Buried in the budget: Dozens of new policies included in state spending plan

Connecticut lawmakers approved a new state budget Tuesday that includes historic tax cuts. But buried in the massive 832-page document are dozens of major policy changes.

John Craven

Jun 6, 2023, 11:31 PM

Updated 349 days ago


Connecticut lawmakers approved a new state budget Tuesday that includes historic tax cuts. But buried in the massive 832-page document are dozens of major policy changes. Here’s a look at a few of them:
Lawmakers included a new Connecticut Voting Rights Act that bans discriminatory voting laws.
“I want to make sure nobody is disenfranchised for reasons they can't get to the voting place, that they can't understand the language,” said Gov. Ned Lamont.
The Connecticut Voting Rights Act’s protections include: 
  • Launching a “preclearance” program requiring local governments with a record or other signs of discrimination to prove that certain voting changes won’t harm voters of color before they can go into effect. 
  • Providing new legal tools to fight discriminatory voting rules in court.  Expanding language assistance for voters with limited English proficiency. 
  • Creating strong protections against voter intimidation, deception or obstruction. 
  • Establishing a central hub for election data and demographic information to increase transparency and help Connecticut voters fight for accessible elections. 
  • Instructing judges to construe state and local laws and rules in a pro-democracy manner to make the fundamental right to vote as accessible as possible.
Another provision would let certain firefighters who get cancer on the job finally collect workers' compensation. Many lobbied for the change earlier this year.
West Haven fire chief James O’Brien said he’s even seeing cancer in healthy firefighters.
“We've had young firefighters – you know, 30 years old and so – with these cancers,” he told News 12 in December 2021.
Cities and towns would have to pay the benefits; an existing Firefighters Cancer Relief Program would reimburse them within 45 days.
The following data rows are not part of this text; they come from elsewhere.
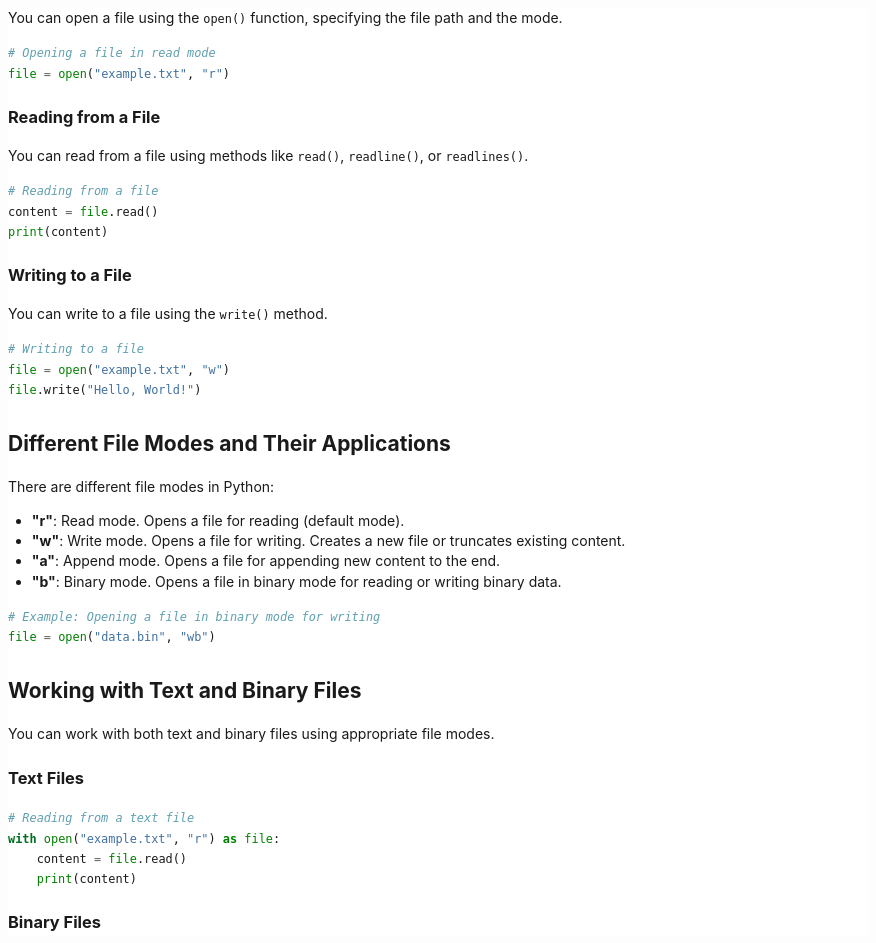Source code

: You can open a file using the `open()` function, specifying the file path and the mode.

```python
# Opening a file in read mode
file = open("example.txt", "r")
```

### Reading from a File

You can read from a file using methods like `read()`, `readline()`, or `readlines()`.

```python
# Reading from a file
content = file.read()
print(content)
```

### Writing to a File

You can write to a file using the `write()` method.

```python
# Writing to a file
file = open("example.txt", "w")
file.write("Hello, World!")
```

## Different File Modes and Their Applications

There are different file modes in Python:

- **"r"**: Read mode. Opens a file for reading (default mode).
- **"w"**: Write mode. Opens a file for writing. Creates a new file or truncates existing content.
- **"a"**: Append mode. Opens a file for appending new content to the end.
- **"b"**: Binary mode. Opens a file in binary mode for reading or writing binary data.

```python
# Example: Opening a file in binary mode for writing
file = open("data.bin", "wb")
```

## Working with Text and Binary Files

You can work with both text and binary files using appropriate file modes.

### Text Files

```python
# Reading from a text file
with open("example.txt", "r") as file:
    content = file.read()
    print(content)
```

### Binary Files
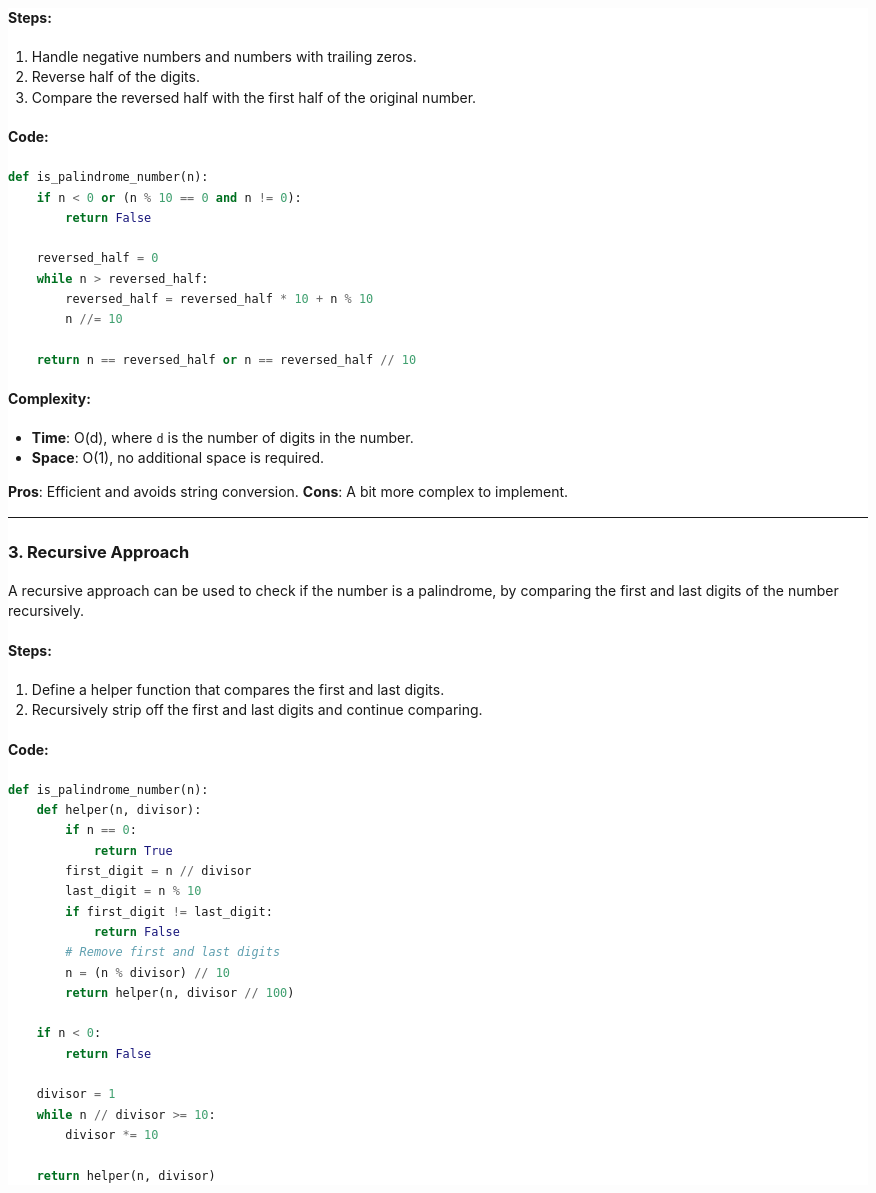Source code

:   #### Steps:
  1. Handle negative numbers and numbers with trailing zeros.
  2. Reverse half of the digits.
  3. Compare the reversed half with the first half of the original number.

  #### Code:
  ```python
  def is_palindrome_number(n):
      if n < 0 or (n % 10 == 0 and n != 0):
          return False

      reversed_half = 0
      while n > reversed_half:
          reversed_half = reversed_half * 10 + n % 10
          n //= 10

      return n == reversed_half or n == reversed_half // 10
  ```

  #### Complexity:
  - **Time**: O(d), where `d` is the number of digits in the number.
  - **Space**: O(1), no additional space is required.

  **Pros**: Efficient and avoids string conversion.
  **Cons**: A bit more complex to implement.

  ---

  ### 3. **Recursive Approach**
  A recursive approach can be used to check if the number is a palindrome, by comparing the first and last digits of the number recursively.

  #### Steps:
  1. Define a helper function that compares the first and last digits.
  2. Recursively strip off the first and last digits and continue comparing.

  #### Code:
  ```python
  def is_palindrome_number(n):
      def helper(n, divisor):
          if n == 0:
              return True
          first_digit = n // divisor
          last_digit = n % 10
          if first_digit != last_digit:
              return False
          # Remove first and last digits
          n = (n % divisor) // 10
          return helper(n, divisor // 100)

      if n < 0:
          return False

      divisor = 1
      while n // divisor >= 10:
          divisor *= 10

      return helper(n, divisor)
  ```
The fund is chronically under-funded, but the new budget injects $5 million into it.
If the fund runs out of money, firefighters could be out of luck.
“If the account becomes insolvent, the municipality has no obligation to continue providing the workers’ compensation-like compensation and benefits funded by it,” says a legislative analysis of the budget. “It is unclear how the disability retirement benefits required by the bill would be affected in these circumstances, as it appears that the bill also requires municipalities to be reimbursed for these benefits.”
The new budget also impacts who can serve as state attorney general. Currently, a person must have at least 10 years of active trial experience. But under the new qualifications, an attorney general would only have to be “engaged in the practice of law in this state for at least 10 years, either consecutively or nonconsecutively.”
The current language disqualified now-Lt. Gov. Susan Byswiewicz from running in 2010.
Earlier this session, lawmakers considered dropping the requirement to six years and the “active practice” requirement to expand the number of candidates.
Lawmakers dropped one provision that could have proven costly for auto dealers. They would have had to pay customers up to $5,000 in cash and credits if their new car was stolen three to five years after purchase.
Dealers also would have been required to etch a vehicle identification number on major car parts, in an effort to curb catalytic converter thefts. The requirement had previously been dropped out of another bill on catalytic converter thefts.
These extra policy provisions are part of the “implementer” – language that actually implements the state budget. Sometimes it becomes a last-minute “wish list” of ideas and bills that didn't pass elsewhere.
Much of Monday’s behind-the-scenes budget negotiations revolved around removing several parts of the implementer, including changes to the federal drug pricing program and a new tax credit for people making donations to private schools.
“The minute we got that implementer, it was sort of a ‘Hell no,’” said state Rep. Vin Candelora (R-North Branford), the Connecticut House GOP leader. “As we discussed some of the provisions, we came to understand them.”